Another potential limitation of the present study concerns the use of multiunit recordings in our analysis. Of the recordings in the Kinoshita and Komatsu (2001) study, 30/76 (40%) were obtained under conditions where it was not possible to isolate single neurons. This may have led to an averaging-out of the response properties of the contributing neurons, leading to uncertainties concerning the classification of recordings into functional types. Recordings classified as Type 1, for instance, may actually have arisen through averaging of individual Type 2 and Type 3 neuronal responses. This is because pooling spikes from Type 2 and Type 3 neurons, which respond with opposite sign to changes in annulus luminance, would tend to flatten out the response function in the annulus-change condition, thereby making multiunit recording traces appear more like Type 1 “neurons.” The use of multiunit recordings in our study probably does not affect our main conclusion that the mean-luminance model outperforms the contrast model because identical results were obtained for all functional classes. It is nonetheless possible that the comparison between local- and mean-luminance models may have been partially distorted by the use of multiunit traces. Table 2 of Kinoshita and Komatsu (2001), however, shows that only 12 of 30 multiunit recordings were classified as Type 1, implying that multiunit recordings largely agree with traces obtained from single neurons.
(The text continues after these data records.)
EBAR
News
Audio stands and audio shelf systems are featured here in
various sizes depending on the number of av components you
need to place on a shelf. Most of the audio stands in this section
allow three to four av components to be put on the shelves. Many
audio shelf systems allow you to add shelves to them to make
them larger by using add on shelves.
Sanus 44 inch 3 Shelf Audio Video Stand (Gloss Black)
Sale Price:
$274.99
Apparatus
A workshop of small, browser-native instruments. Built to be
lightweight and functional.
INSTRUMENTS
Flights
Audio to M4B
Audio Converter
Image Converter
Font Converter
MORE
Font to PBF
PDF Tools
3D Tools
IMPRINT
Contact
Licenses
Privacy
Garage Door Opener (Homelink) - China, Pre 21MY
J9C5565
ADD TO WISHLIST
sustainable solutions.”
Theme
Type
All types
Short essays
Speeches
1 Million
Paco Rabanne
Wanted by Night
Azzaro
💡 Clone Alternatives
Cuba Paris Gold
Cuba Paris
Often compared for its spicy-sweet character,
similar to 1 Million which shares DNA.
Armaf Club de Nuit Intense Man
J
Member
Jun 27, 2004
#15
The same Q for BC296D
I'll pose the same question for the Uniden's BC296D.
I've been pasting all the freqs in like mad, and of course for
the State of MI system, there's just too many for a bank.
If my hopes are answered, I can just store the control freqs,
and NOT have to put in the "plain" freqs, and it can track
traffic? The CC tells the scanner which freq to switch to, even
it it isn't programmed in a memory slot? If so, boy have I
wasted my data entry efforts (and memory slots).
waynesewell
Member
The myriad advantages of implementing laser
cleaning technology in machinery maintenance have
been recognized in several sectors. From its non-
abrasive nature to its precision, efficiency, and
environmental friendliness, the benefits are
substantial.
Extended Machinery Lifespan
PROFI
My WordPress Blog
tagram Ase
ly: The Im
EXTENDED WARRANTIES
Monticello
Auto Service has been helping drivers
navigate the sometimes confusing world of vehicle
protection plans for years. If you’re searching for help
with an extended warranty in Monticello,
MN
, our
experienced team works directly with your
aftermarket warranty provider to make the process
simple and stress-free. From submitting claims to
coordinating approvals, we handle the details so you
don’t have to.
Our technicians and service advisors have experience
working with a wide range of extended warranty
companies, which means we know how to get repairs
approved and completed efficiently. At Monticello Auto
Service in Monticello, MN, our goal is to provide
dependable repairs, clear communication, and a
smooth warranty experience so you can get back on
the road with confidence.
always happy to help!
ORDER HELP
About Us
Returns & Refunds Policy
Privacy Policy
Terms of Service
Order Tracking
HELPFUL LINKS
We conclude that no single model of surface coding captures the heterogeneous nature of cortical surface computations. Our theoretical approach, in which log luminance ratio processing is combined with half-wave rectification, provides a simple and novel mathematical framework for examining specific variants of surface-coding models. The challenge for future research will be to further refine our understanding of the myriad cortical mechanisms underlying surface coding to link them to brightness and lightness perception.

## GRANTS

This work was supported by the Cognition Program of the Netherlands Organization for Scientific Research Grant 051.02.080.

## Acknowledgments

We thank Professors Kinoshita and Komatsu for kindly providing the data on which this study was based. The criticisms of four reviewers led to substantial improvements in several aspects of the manuscript.